*DATA SHOWN*.
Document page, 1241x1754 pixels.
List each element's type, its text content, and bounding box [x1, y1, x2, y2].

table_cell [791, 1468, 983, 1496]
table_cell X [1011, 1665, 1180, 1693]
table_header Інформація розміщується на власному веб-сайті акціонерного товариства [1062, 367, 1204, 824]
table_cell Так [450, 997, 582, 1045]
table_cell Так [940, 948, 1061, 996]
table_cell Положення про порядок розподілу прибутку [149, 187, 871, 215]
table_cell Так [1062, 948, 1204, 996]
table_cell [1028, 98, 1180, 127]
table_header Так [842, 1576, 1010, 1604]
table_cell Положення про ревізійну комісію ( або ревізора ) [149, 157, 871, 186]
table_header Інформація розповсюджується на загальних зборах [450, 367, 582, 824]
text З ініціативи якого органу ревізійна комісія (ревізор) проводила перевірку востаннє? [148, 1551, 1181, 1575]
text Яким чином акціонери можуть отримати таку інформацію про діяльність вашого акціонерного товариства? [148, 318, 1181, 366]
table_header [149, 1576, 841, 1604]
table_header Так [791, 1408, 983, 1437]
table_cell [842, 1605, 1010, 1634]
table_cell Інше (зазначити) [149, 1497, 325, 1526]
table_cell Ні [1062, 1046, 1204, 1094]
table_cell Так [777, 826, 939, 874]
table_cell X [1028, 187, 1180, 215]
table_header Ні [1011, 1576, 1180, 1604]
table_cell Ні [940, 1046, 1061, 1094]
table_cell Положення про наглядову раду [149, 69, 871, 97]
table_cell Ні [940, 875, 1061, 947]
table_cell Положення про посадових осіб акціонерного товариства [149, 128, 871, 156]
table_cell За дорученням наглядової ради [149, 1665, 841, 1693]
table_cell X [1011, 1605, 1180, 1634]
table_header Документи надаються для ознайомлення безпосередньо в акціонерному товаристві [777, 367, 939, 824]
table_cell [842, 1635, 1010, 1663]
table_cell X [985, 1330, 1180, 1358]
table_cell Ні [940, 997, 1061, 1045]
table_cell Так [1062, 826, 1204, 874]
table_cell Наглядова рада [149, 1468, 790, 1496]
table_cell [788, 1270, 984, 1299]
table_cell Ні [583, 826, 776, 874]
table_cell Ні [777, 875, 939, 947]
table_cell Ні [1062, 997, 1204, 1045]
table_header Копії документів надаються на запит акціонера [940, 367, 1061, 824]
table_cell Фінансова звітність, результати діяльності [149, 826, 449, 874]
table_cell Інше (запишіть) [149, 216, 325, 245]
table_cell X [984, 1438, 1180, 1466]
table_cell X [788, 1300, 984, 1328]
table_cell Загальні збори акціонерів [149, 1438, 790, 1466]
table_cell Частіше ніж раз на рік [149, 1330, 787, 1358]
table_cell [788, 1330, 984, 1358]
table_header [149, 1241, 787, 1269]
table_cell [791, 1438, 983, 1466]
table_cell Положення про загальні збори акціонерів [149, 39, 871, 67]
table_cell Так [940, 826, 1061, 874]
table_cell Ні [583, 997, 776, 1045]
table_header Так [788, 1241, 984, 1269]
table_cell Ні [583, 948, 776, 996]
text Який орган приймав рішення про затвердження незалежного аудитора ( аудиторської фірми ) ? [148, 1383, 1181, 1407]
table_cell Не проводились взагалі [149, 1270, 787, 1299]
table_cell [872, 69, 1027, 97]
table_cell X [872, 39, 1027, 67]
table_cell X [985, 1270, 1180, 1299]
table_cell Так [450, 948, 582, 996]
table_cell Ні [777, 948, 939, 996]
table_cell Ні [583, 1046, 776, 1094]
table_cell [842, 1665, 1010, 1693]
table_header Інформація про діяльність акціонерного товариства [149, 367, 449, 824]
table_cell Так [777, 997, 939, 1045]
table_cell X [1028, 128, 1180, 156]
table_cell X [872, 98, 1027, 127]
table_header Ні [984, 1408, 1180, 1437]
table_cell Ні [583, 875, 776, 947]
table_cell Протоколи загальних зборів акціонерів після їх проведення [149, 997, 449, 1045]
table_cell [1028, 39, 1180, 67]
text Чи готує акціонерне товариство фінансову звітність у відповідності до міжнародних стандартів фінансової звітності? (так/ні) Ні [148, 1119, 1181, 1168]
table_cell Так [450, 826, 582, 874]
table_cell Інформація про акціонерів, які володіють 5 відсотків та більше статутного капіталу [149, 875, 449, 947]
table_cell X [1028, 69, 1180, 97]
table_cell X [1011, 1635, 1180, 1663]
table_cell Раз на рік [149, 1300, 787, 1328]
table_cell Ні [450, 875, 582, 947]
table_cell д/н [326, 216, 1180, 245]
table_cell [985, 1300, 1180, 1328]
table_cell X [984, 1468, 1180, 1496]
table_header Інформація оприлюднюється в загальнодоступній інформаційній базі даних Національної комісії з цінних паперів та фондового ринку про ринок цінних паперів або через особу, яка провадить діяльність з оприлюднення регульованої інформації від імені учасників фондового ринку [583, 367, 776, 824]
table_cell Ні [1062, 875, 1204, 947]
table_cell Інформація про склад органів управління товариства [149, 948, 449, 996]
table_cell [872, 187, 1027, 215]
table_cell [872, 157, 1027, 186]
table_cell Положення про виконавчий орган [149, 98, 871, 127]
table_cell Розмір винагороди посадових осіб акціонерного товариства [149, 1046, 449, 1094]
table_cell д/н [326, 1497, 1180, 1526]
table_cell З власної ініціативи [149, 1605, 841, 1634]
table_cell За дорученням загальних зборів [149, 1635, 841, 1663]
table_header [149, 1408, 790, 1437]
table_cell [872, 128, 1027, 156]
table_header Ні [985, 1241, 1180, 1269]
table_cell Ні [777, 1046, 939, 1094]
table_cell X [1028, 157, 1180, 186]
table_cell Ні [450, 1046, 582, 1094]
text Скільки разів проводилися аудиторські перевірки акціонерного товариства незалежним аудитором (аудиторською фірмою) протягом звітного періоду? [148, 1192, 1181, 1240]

*WORK TASK*. Each line of the data must be written out exactly as it appears.

*RESULT OF THE TASK*.
Document page, 1241x1754 pixels.
List each element's type, its text content, and bounding box [x1, y1, x2, y2].

table_cell [791, 1468, 983, 1496]
table_cell X [1011, 1665, 1180, 1693]
table_header Інформація розміщується на власному веб-сайті акціонерного товариства [1062, 367, 1204, 824]
table_cell Так [450, 997, 582, 1045]
table_cell Так [940, 948, 1061, 996]
table_cell Положення про порядок розподілу прибутку [149, 187, 871, 215]
table_cell Так [1062, 948, 1204, 996]
table_cell [1028, 98, 1180, 127]
table_header Так [842, 1576, 1010, 1604]
table_cell Положення про ревізійну комісію ( або ревізора ) [149, 157, 871, 186]
table_header Інформація розповсюджується на загальних зборах [450, 367, 582, 824]
text З ініціативи якого органу ревізійна комісія (ревізор) проводила перевірку востаннє? [148, 1551, 1181, 1575]
text Яким чином акціонери можуть отримати таку інформацію про діяльність вашого акціонерного товариства? [148, 318, 1181, 366]
table_header [149, 1576, 841, 1604]
table_header Так [791, 1408, 983, 1437]
table_cell [842, 1605, 1010, 1634]
table_cell Інше (зазначити) [149, 1497, 325, 1526]
table_cell Ні [1062, 1046, 1204, 1094]
table_cell Так [777, 826, 939, 874]
table_cell X [1028, 187, 1180, 215]
table_header Ні [1011, 1576, 1180, 1604]
table_cell Ні [940, 1046, 1061, 1094]
table_cell Положення про наглядову раду [149, 69, 871, 97]
table_cell Ні [940, 875, 1061, 947]
table_cell Положення про посадових осіб акціонерного товариства [149, 128, 871, 156]
table_cell За дорученням наглядової ради [149, 1665, 841, 1693]
table_cell X [1011, 1605, 1180, 1634]
table_header Документи надаються для ознайомлення безпосередньо в акціонерному товаристві [777, 367, 939, 824]
table_cell [842, 1635, 1010, 1663]
table_cell X [985, 1330, 1180, 1358]
table_cell Ні [940, 997, 1061, 1045]
table_cell Так [1062, 826, 1204, 874]
table_cell Наглядова рада [149, 1468, 790, 1496]
table_cell [788, 1270, 984, 1299]
table_cell Ні [583, 826, 776, 874]
table_cell Ні [777, 875, 939, 947]
table_cell Ні [1062, 997, 1204, 1045]
table_header Копії документів надаються на запит акціонера [940, 367, 1061, 824]
table_cell Фінансова звітність, результати діяльності [149, 826, 449, 874]
table_cell Інше (запишіть) [149, 216, 325, 245]
table_cell X [984, 1438, 1180, 1466]
table_cell X [788, 1300, 984, 1328]
table_cell Загальні збори акціонерів [149, 1438, 790, 1466]
table_cell Частіше ніж раз на рік [149, 1330, 787, 1358]
table_cell [788, 1330, 984, 1358]
table_header [149, 1241, 787, 1269]
table_cell [791, 1438, 983, 1466]
table_cell Положення про загальні збори акціонерів [149, 39, 871, 67]
table_cell Так [940, 826, 1061, 874]
table_cell Ні [583, 997, 776, 1045]
table_header Так [788, 1241, 984, 1269]
table_cell Ні [583, 948, 776, 996]
text Який орган приймав рішення про затвердження незалежного аудитора ( аудиторської фірми ) ? [148, 1383, 1181, 1407]
table_cell Не проводились взагалі [149, 1270, 787, 1299]
table_cell [872, 69, 1027, 97]
table_cell X [872, 39, 1027, 67]
table_cell X [985, 1270, 1180, 1299]
table_cell Так [450, 948, 582, 996]
table_cell Ні [777, 948, 939, 996]
table_cell Ні [583, 1046, 776, 1094]
table_cell [842, 1665, 1010, 1693]
table_header Інформація про діяльність акціонерного товариства [149, 367, 449, 824]
table_cell Так [777, 997, 939, 1045]
table_cell X [1028, 128, 1180, 156]
table_cell X [872, 98, 1027, 127]
table_header Ні [984, 1408, 1180, 1437]
table_cell Ні [583, 875, 776, 947]
table_cell Протоколи загальних зборів акціонерів після їх проведення [149, 997, 449, 1045]
table_cell [1028, 39, 1180, 67]
text Чи готує акціонерне товариство фінансову звітність у відповідності до міжнародних стандартів фінансової звітності? (так/ні) Ні [148, 1119, 1181, 1168]
table_cell Так [450, 826, 582, 874]
table_cell Інформація про акціонерів, які володіють 5 відсотків та більше статутного капіталу [149, 875, 449, 947]
table_cell X [1028, 69, 1180, 97]
table_cell X [1011, 1635, 1180, 1663]
table_cell Раз на рік [149, 1300, 787, 1328]
table_cell Ні [450, 875, 582, 947]
table_cell д/н [326, 216, 1180, 245]
table_cell [985, 1300, 1180, 1328]
table_cell X [984, 1468, 1180, 1496]
table_header Інформація оприлюднюється в загальнодоступній інформаційній базі даних Національної комісії з цінних паперів та фондового ринку про ринок цінних паперів або через особу, яка провадить діяльність з оприлюднення регульованої інформації від імені учасників фондового ринку [583, 367, 776, 824]
table_cell Ні [1062, 875, 1204, 947]
table_cell Інформація про склад органів управління товариства [149, 948, 449, 996]
table_cell [872, 187, 1027, 215]
table_cell [872, 157, 1027, 186]
table_cell Положення про виконавчий орган [149, 98, 871, 127]
table_cell Розмір винагороди посадових осіб акціонерного товариства [149, 1046, 449, 1094]
table_cell д/н [326, 1497, 1180, 1526]
table_cell З власної ініціативи [149, 1605, 841, 1634]
table_cell За дорученням загальних зборів [149, 1635, 841, 1663]
table_header [149, 1408, 790, 1437]
table_cell [872, 128, 1027, 156]
table_header Ні [985, 1241, 1180, 1269]
table_cell Ні [777, 1046, 939, 1094]
table_cell X [1028, 157, 1180, 186]
table_cell Ні [450, 1046, 582, 1094]
text Скільки разів проводилися аудиторські перевірки акціонерного товариства незалежним аудитором (аудиторською фірмою) протягом звітного періоду? [148, 1192, 1181, 1240]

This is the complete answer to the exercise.